17 May 2015

How I Wonder What You Are


Synopsis from Goodreads: Maybe he wasn’t here because of the lights – maybe they were here because of him …”

It’s been over eighteen months since Molly Gilchrist has had a man (as her best friend, Caro, is so fond of reminding her) so when she as good as stumbles upon one, lying comatose, on the moors one bitterly cold morning, it seems like the Universe is having a laugh at her expense.

But Phinn Baxter (that’s Doctor Phinneas Baxter) is no drunken layabout, as Molly is soon to discover; with a PhD in astrophysics and a tortured past that is a match for Molly’s own disastrous love life.

Finding mysterious men on the moors isn’t the weirdest thing Molly has to contend with, however. There’s also those strange lights she keeps seeing in the sky. The ones she’s only started seeing since meeting Phinn …

Stats for my copy: Kindle, Choc Lit Limited, 2014

How acquired: Netgalley

First line (skipping the prologue): The man lay naked, unconscious and , inevitably I suppose given the temperature, slightly blue.

My thoughts: Molly and Phinn are two lost souls, closed up inside themselves and holding the world at bay. Molly writes for a magazine and came to this remote little village after a bad breakup. She doesn't talk about her ex, nor will she talk about her mother and why she's so angry with her that she avoids her calls or hangs up as soon as she answers the phone. Her life consists of her little cottage, her friend (and landlady) across the street, Caro, and a horse named Stan who is a character in his own right. When she sees mysterious colorful lights flitting across the sky, she's entranced and curious about them, although nobody else in the village appears to have seen them.

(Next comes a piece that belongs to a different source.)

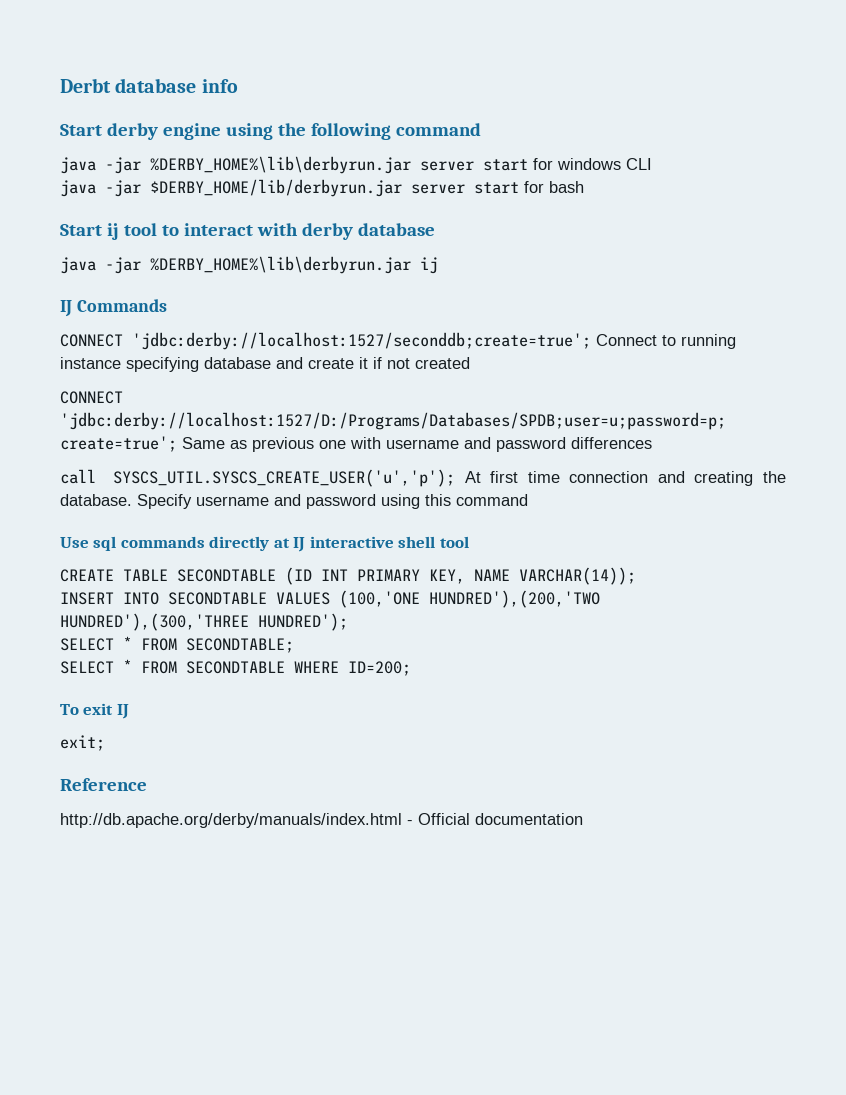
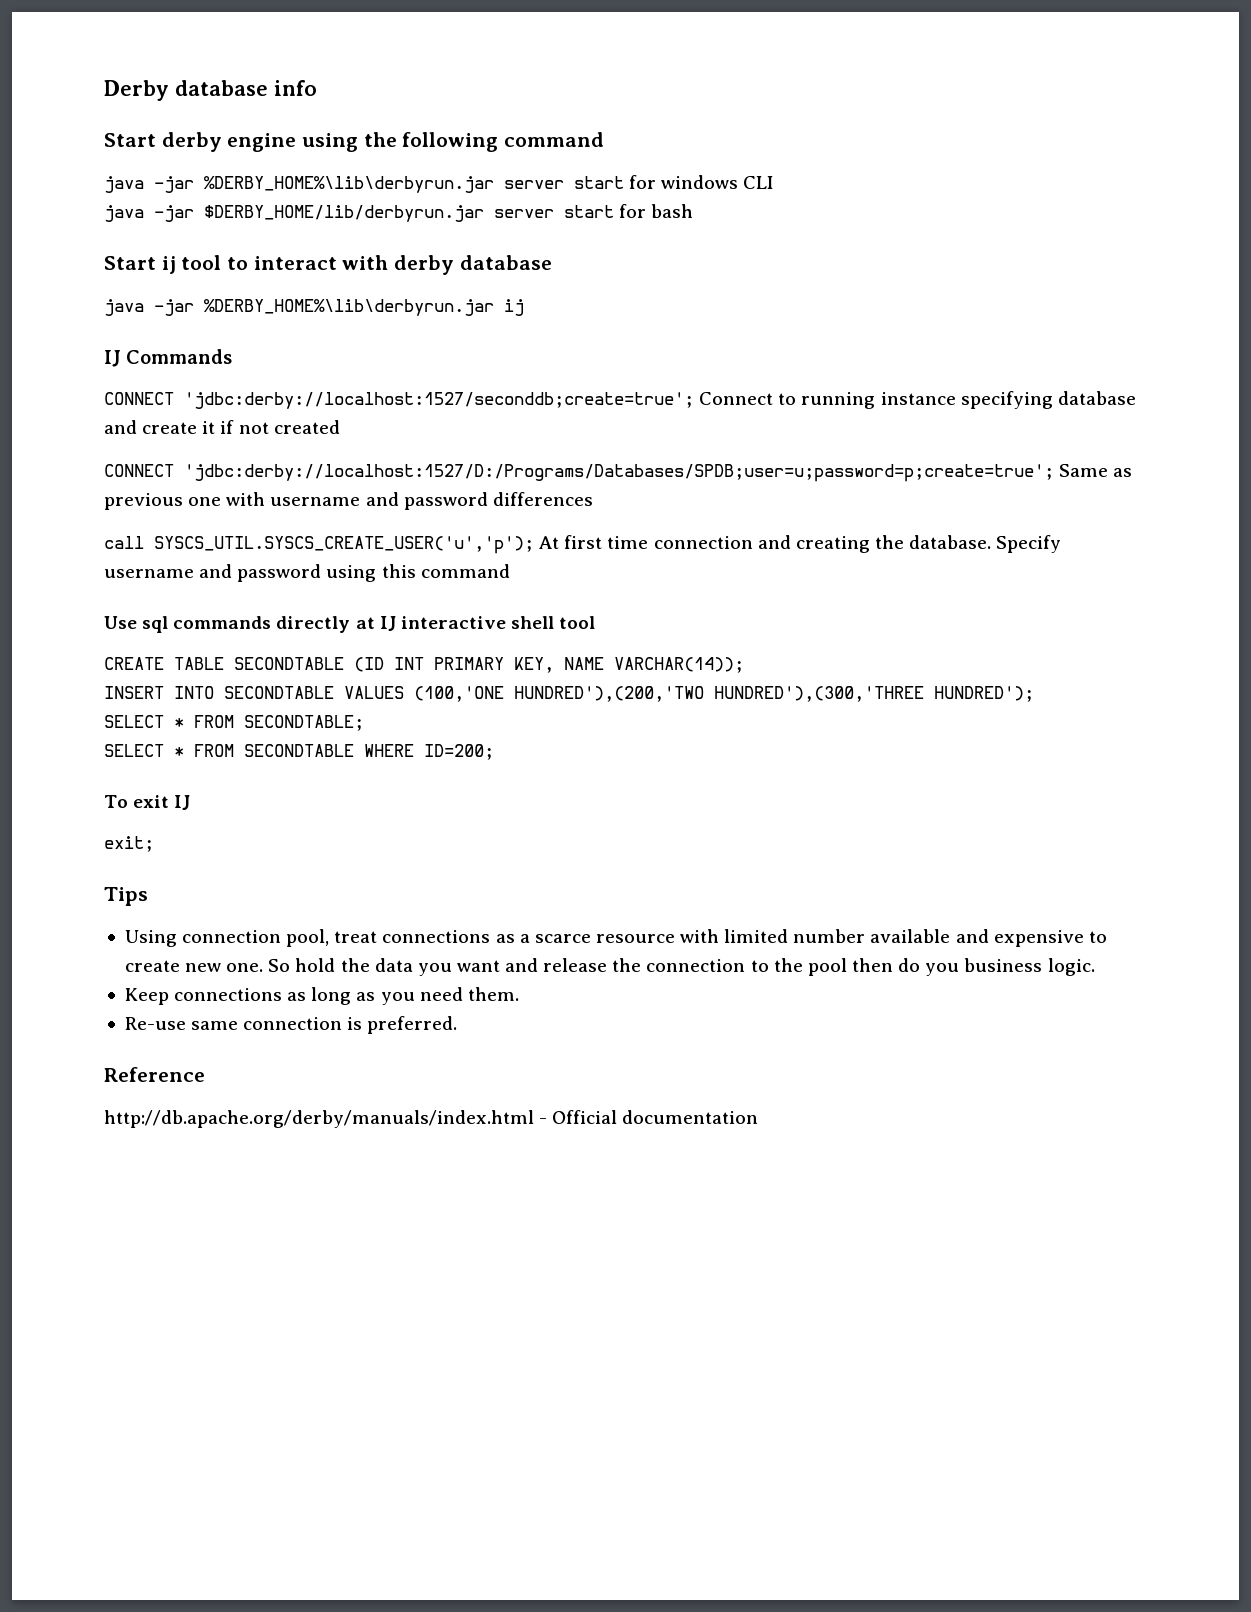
[60,78,111,93] Derbt -> [104,80,169,101] Derby
(105, 743) none -> [104,887,148,906] [124,929,1107,947] [124,958,1095,976] [124,987,519,1005] [124,1016,458,1034] // Tips // Using connection pool, treat connections as a scarce resource with limited number available and expensive to create new one. So hold the data you want and release the connection to the pool then do you business logic. // Keep connections as long as you need them. // Re-use same connection is preferred.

One day while out riding Stan, Molly comes across a naked unconscious man lying on the ground. And that's how she meets Phinn. He's a physicist, quite well known in the science community. A lanky, awkward, bespectacled man who's taken up residence in an abandoned, neglected, moldy/mildewey house across the village. (Actually I don't remember if the author described him as “lanky” but in my head he is.) When Phinn sees mysterious colorful lights flitting across the sky, he's entranced and curious about them, although his friend Link never sees them, even when he's walking just a few yards behind Phinn.

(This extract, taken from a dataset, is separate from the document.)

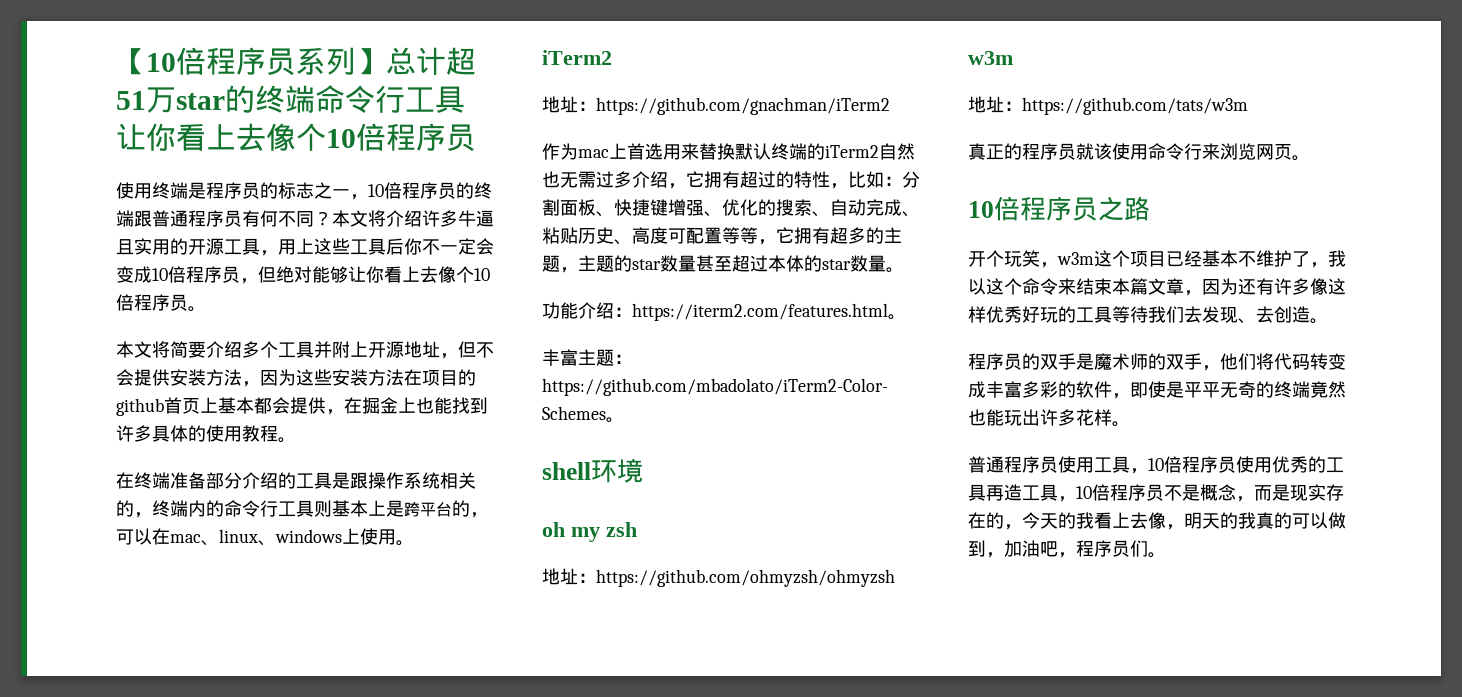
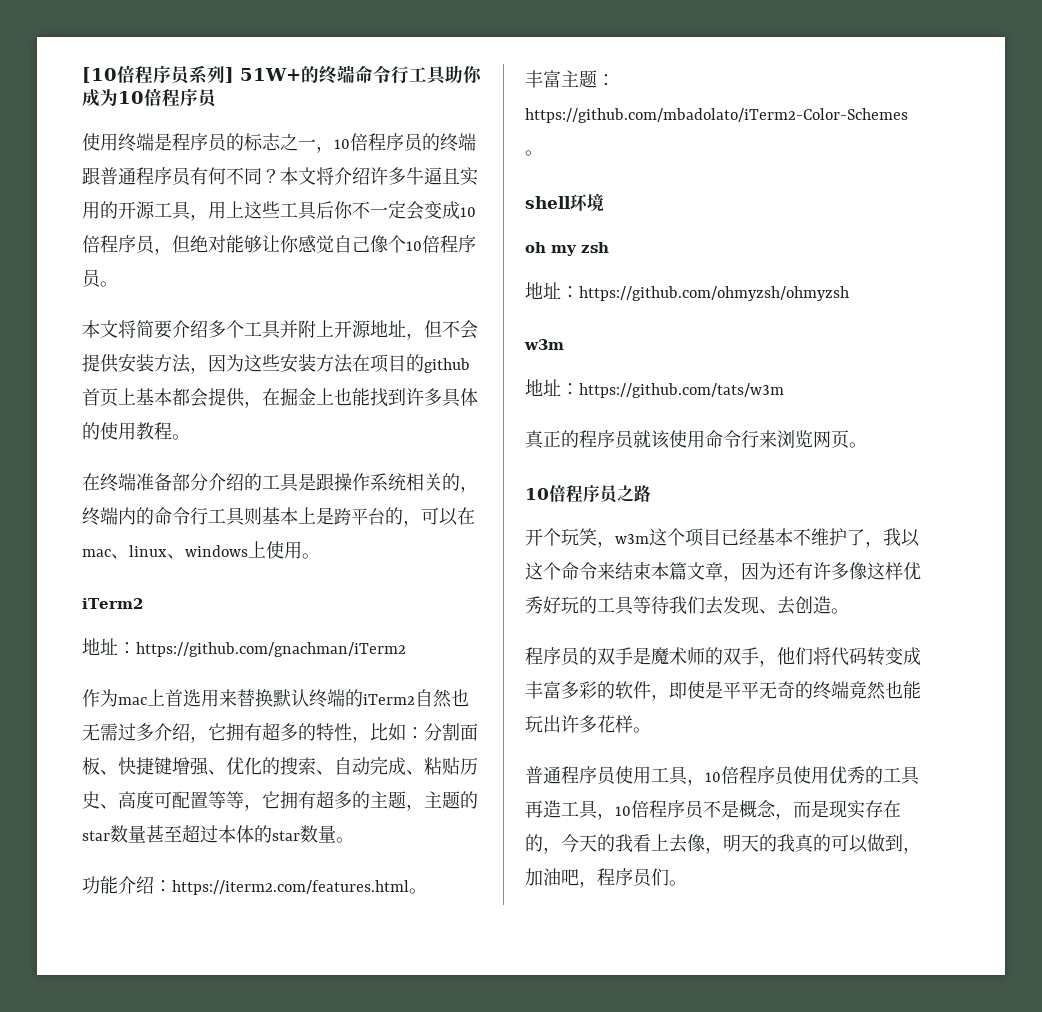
[116,48,176,75] 【10 -> [82,67,117,83] [10
[356,47,476,75] [116,87,225,113] 】总计超51万star -> [225,67,301,83] ] 51W+
[116,123,326,151] 让你看上去像个 -> [445,65,482,83] [82,89,118,107] 助你成为
[384,266,438,283] 看上去 -> [298,235,370,253] 感觉自己
[758,171,776,188] 过 -> [280,723,298,741] 多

While Molly is recovering from her bad breakup, Phinn wears the remnants of his marriage like a cloak. It covers him all around, keeping his memories close and allowing his anxiety and low self-esteem to leak out through the worn fabric. His wife convinced him that he's a wimp, that he's not a real man, that no real woman would want him.

Right from the beginning I was captivated by the narration, by the author's voice and her turn of phrase. It was flowing, almost lyrical at times. An example:
Phinn was about twenty yards behind with the tent bag slung across his shoulders and the last rays of the sun tinting his face and hair before it sank behind the hump of moorland to the west. It caught his glasses and blocked out his eyes, replacing them with reflections of the scenery, making him look as though he'd been possessed by the spirit of the moors.”

And another:
The anger weighted his words, made them drop and bend the atmosphere around them.”

For the most part I enjoyed the story, enjoyed getting to know Phinn and Molly, as well as Stan the horse. I expected those mysterious lights to play into the plot more than they did, but the plot moved forward steadily (albeit a little slowly) despite the lights not being more involved. However, as much I hate to say it, I did at times agree with Phinn that he was being a wimp, and kept wanting him to “man up” and grow a pair. And when he finally did, I was initially disappointed at the way he went about it. But everything was resolved nicely in the end and overall it was a sweet little story.


Note: It's my understanding this is the fourth book in a series, The Yorkshire Romances, but each book can be read as a stand alone.